WordPress tidbits

I recently attended the South Florida WordPress Developers Meetup in Davie. I wanted to re-cap some of the very useful pieces of tidbits that Michael Schofield presented at the meetup. He has a very easy way of presenting information. Michael does not hesitate to dig into the deep details of WordPress. I left the meetup feeling very happy armed with all the useful information he presented.
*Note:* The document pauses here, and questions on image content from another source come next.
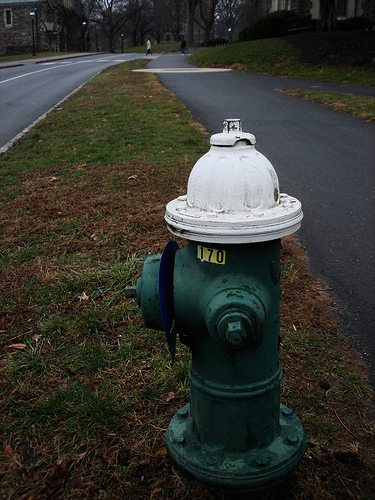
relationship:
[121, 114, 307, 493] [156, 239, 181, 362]
hydrant has disk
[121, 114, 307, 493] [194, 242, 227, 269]
hydrant has number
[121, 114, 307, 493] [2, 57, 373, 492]
hydrant on grass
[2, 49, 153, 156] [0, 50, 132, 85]
road has line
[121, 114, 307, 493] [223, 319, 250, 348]
hydrant has bolt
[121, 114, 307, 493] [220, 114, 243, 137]
hydrant has bolt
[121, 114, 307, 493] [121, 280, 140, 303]
hydrant has bolt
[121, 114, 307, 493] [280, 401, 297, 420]
hydrant has bolt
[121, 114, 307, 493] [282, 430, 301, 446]
hydrant has bolt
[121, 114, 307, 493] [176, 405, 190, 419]
hydrant has bolt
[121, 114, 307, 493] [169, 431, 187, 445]
hydrant has bolt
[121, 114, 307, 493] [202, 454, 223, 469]
hydrant has bolt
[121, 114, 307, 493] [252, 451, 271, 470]
hydrant has bolt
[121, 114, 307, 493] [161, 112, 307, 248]
hydrant has cap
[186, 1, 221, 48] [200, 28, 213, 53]
tree has trunk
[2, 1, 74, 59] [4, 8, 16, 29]
building has window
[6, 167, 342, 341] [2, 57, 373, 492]
dry grass on grass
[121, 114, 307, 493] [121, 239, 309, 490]
hydrant has base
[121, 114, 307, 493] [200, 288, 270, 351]
hydrant has plug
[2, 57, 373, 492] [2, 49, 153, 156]
grass by road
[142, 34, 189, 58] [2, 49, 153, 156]
people cross road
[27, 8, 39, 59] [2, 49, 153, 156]
lamp near road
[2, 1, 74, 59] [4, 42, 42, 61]
building has bushes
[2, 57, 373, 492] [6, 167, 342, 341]
grass has dry grass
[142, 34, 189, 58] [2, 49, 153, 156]
people on road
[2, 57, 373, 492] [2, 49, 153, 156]
grass near road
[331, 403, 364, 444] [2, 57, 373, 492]
twig on grass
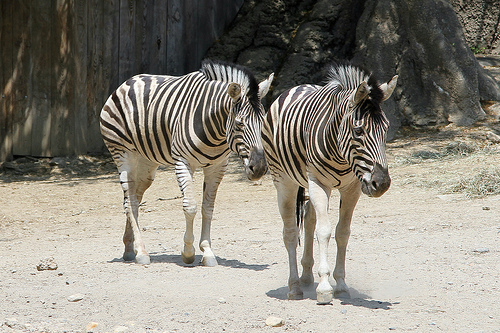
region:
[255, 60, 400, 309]
zebra walking n the dirt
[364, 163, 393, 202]
black nose on face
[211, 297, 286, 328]
beige rocks in dirt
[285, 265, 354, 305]
four white hooves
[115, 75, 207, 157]
black and white stripes on back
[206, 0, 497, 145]
massive brown tree trunk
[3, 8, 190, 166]
shadow cast by tree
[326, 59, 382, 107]
black and white striped mane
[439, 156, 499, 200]
dead brown grass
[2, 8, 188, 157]
wooden fence slats of enclosure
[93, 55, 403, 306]
Two zebras side by side.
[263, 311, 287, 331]
A small rock on the ground.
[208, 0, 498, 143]
A huge tree trunk.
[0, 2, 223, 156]
A wooden wall.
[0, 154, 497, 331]
A rocky ground.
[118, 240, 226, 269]
A zebra's hooves.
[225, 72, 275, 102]
A zebra's ears.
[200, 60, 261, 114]
Hair on the back of a zebra.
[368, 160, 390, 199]
A zebra's nose.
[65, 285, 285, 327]
A few rocks on the ground.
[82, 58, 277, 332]
black and white zebra walking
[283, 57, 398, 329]
black and white zebra walking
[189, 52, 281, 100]
stiff mane on zebra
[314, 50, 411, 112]
stiff mane on zebra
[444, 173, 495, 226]
patches of grass on right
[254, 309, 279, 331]
small rocks on the dirt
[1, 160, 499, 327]
dirt ground under zebras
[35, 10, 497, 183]
large tree trunk behind zebras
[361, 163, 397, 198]
black nose of zebra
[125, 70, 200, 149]
white and black stripes o zebra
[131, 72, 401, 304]
two zebras are walking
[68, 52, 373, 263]
the zebras are stripped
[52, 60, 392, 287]
they are black and white in colour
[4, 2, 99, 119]
the wall is wooden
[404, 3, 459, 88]
the stone is black in colour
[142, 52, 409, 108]
they have raised black hair on their back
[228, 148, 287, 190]
theirv mouth are black in colour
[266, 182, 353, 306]
their legs are white in colour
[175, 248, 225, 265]
the hooves are black in colour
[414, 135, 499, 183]
the grass is dry on the ground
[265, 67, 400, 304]
a zebra standing on dirt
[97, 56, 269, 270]
a zebra standing on dirt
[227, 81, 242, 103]
ear of a zebra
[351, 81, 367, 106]
ear of a zebra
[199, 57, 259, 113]
mane of a zebra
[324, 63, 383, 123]
mane of a zebra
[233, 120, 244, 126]
eye of a zebra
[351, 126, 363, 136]
eye of a zebra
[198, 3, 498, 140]
trunk of a large tree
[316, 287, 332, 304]
a zebra's hoof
  1. You can create your own barebones theme by visiting underscores.me. This same website is also used to generate the base TwentyEleven, TwentyTwelve and TwentyThirteen themes that come bundled with the default install of WordPress. At a minimum, a theme can function with just 2 files: index.php and style.css. Michael did a great job at explaining each of the files with the theme. He dissected the code and did easy demos to explain how these files fit into the big picture.
  2. the_excerpt() function is used to display a 255 word excerpt of the blog post. However, this can be problematic if the post has a lot of non-text material in the beginning. An example could be images, special HTML formatting etc. In that case, you can use “get_the_excerpt()” alternatively. This function will strip out all the HTML before printing.
  3. How does WordPress determine which page to show? Here is a helpful infographic that shows how WordPress determines the correct template file to invoke. You can also find a simpler Black and White version of this Template Hierarchy at https://codex.wordpress.org/Template_Hierarchy
  4. For developers, a very useful tool that they can use for quick testing and validation: www.codepen.io. As Michael demonstrated the use of this tool live, I was fascinated with its power. Michael did a quick demo of how to create a Triangle using only CSS and also rotated the triangle. Very Cool indeed!
  5. Another very useful resource (one that I did not know existed) is the ability to test which CSS mechanisms are compliant with which browsers. www.caniuse.com to the rescue. THis will allow you to test which CSS clauses are compliant with each browser. A nice matrix shows you the answer easily.
  6. Also, dont forget the WordPress Codex.

Thanks to this meetup group, I was able to learn quite a few pieces of useful advice that we as developers find very pertinent. I will start using some of these resources in the future.